The 39c3 Search Engines Post

Date: — Topics: , — by Slatian

At 39c3 I visited with one main quest: Talk to as many beings who have anything to do with search engines as possible.

Table of Contents

Overview

To summarise it went very well and I was pretty tired after congress.

Slatian interjects:

Future Slatian here: I was actually pretty unsure about this post and fell into a perfectionism trap which is why it is a quarter of a year late. The weighting of the text is off and doesn't really match my real experience and some things just feel rough. But it's real text of a real human experience written by a real human who overthought it without actually improving it. So without any further improvements, here it is!

In case you missed it, I hosted two self organized sessions:

I'll organise such meetups at other events too.

I also spent some time at the Digitalcourage assembly.

And visited the beings behind the two search engines that made searching the file shares at congress possible, both built at 39c3 itself.

The Search Engine Creators Meetup

While shorter than I had hoped (Forgot the room reservation over Christmas) it was a success most beings who showed up were mostly interested in searching personal/organisation knowledge bases. Since we didn't get much past the introduction round I'll try to paste the notes here with some annotations that I remember.

Technologies used by people who were present:

Main topics people were interested in:

Tokenizing was interesting because it starts easy (just split on spaces and special characters) and then get complicated pretty quickly, for example with compound words (very common in German for example). To drop some names of libraries that try to solve this: charabia from meilisearch, tantivy has tokenization infrastructure and I of course mentioned my own unobtanium-segmenter.

Vector Search was mentioned multiple times, but I don't remember if any discussion arose from that but I'd like to hear of any unconventional implementations because my current opinion on vector search is that it depends on LLMs which will always have hidden baked in assumptions (intentional and unintentional) that may not align with ones mission of building an independent search system.

Metadata took the most time of the discussion and the main points were:

Someone also had a project to make OpenStreetMap searchable in an unusual way (I unfortunately forgot who that was).

In case you want to connect: There is the search-collab Mailing list for beings interested in building search engines and exchanging knowledge about search engines.

The ask me anything

The ask me anything was great, the room at the Free Knowledge Habitat was full despite the early hour (10:30 on day 2, thanks to heaven for supplying me with a cup of coffee).

The questions were mostly about search engines in general or about my specific search engine.

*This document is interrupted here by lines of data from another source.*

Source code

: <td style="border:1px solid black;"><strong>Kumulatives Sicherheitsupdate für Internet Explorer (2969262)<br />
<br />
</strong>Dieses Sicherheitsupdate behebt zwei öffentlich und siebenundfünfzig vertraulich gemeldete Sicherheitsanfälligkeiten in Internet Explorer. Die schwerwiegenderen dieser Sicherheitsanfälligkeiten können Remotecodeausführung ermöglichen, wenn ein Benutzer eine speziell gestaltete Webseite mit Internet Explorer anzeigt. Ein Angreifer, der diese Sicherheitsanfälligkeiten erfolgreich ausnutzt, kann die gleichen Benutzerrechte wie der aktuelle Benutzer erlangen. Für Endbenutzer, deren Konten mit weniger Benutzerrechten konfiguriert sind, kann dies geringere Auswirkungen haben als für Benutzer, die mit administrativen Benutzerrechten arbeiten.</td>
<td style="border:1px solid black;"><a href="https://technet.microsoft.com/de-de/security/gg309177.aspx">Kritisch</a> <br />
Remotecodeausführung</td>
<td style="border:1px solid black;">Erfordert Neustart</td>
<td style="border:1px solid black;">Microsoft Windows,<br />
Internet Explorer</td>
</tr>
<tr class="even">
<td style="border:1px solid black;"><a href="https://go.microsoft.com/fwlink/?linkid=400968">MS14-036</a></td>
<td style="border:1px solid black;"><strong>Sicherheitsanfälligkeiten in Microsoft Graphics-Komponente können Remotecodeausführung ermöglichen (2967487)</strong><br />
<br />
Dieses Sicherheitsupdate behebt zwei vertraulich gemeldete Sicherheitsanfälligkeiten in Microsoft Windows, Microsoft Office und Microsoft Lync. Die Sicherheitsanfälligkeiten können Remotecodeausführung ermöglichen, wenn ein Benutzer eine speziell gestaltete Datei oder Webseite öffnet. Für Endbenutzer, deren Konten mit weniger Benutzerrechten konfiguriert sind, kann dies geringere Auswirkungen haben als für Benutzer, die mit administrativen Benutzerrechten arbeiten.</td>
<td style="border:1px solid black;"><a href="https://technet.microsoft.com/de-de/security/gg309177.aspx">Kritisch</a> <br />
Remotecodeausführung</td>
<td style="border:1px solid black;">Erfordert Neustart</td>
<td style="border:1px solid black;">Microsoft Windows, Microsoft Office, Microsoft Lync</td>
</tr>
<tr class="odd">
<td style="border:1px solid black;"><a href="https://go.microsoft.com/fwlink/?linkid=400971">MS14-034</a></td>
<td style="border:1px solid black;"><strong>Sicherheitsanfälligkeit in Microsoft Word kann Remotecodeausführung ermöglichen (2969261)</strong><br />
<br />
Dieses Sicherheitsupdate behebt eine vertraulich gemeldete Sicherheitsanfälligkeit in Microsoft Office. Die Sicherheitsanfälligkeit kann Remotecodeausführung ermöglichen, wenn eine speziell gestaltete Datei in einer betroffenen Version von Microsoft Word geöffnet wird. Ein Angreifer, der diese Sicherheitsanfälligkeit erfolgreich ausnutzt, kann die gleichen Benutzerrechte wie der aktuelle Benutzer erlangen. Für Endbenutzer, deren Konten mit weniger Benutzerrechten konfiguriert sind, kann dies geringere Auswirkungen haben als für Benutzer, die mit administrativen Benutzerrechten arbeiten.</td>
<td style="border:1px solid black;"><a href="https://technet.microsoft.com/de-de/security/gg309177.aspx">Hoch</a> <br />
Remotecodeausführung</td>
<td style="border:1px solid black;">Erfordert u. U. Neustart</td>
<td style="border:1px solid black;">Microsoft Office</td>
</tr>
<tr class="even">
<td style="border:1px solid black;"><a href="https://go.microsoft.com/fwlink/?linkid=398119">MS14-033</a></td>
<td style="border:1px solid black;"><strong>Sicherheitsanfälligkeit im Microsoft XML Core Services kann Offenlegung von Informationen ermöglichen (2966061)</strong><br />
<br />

One very interesting question that I want to share here was:

Do you rank by accessibility?

This question is very good, because a search engine preferring more accessible sites is a very good incentive to improve web accessibility. The answer I had to give was an unfortunate "no", but in general search engines also make use of some accessibility features so there is a bit of a coincidence in what is accessible to the search engine and what is accessible to humans, but no accessibility ranking.

The answer I didn't have ready is that the reality of making things accessible beyond the basics is multidimensional and complicated. There are automatic accessibility checks, but those alone without good intentions on the other end only incentivize cheating the test.

Meeting c3search and c3ordnung

I've met the creators of both c3search and c3ordnung. The two search engines that were created for the fileshares at congress.

By coincidence both use meilisearch and had a three step crawl, index, search pipeline with no long term persistence between crawling and indexing. They're both written very quickly which is why there is no source code available for c3search (yet?).

Anyway, if you're reading this: It has been nice to meet you!

Meeting Digitalcourage

I've made some noise at the Digitalcourage assembly about Europe currently being without a sovereign search engine and had the joy to exchange some knowledge about this with Rena Tangens (Huge thanks for taking the time!).

"No sovereign European search engine": There are currently 4 search engines on this planet that are truly large enough to be useful as go-to search engines for most of the world: Google, Bing, Yandex, Baidu … you may have noticed that all of those are located in countries we as Europeans shouldn't trust nowadays. The only large European search engine is Mojeek, but it's more on the scale of largest of the small ones.

Turns out that this has already been a topic at Digitalcourage way back in 2017 and I want contact the people behind the Open Web Index, even though the project seems to be mainly aimed at academics.

Update: I kind of did contact them, though as things go a lot of distractions showed up and I haven't gone further on this end yet.

Resources Discovered

Web Data Commons - University of Mannheim
"A large public corpus of web tables containing time and context metadata" tables an in HTML tables, that contain useful data. Someone dropped this at the ask me anything. Thank you!
Open Web Index
is a project by the University of Passau and the Open Search Foundation, I knew this one before, but dismissed it, thanks to Rena Tangens for bringing this to my attention. The best description of the open web index is: A research focused CommonCrawl made in Europe that goes an extra mile kilometre.
GermaNet
a German version of WordNet made at the University of Tübingen.
Website Taxonomy Extraction – Identifying and Extracting Navigation Structures from Websites
An interesting paper about extracting menu structure from HTML to make a whole new dimension of pages machine readable, discoverable and searchable.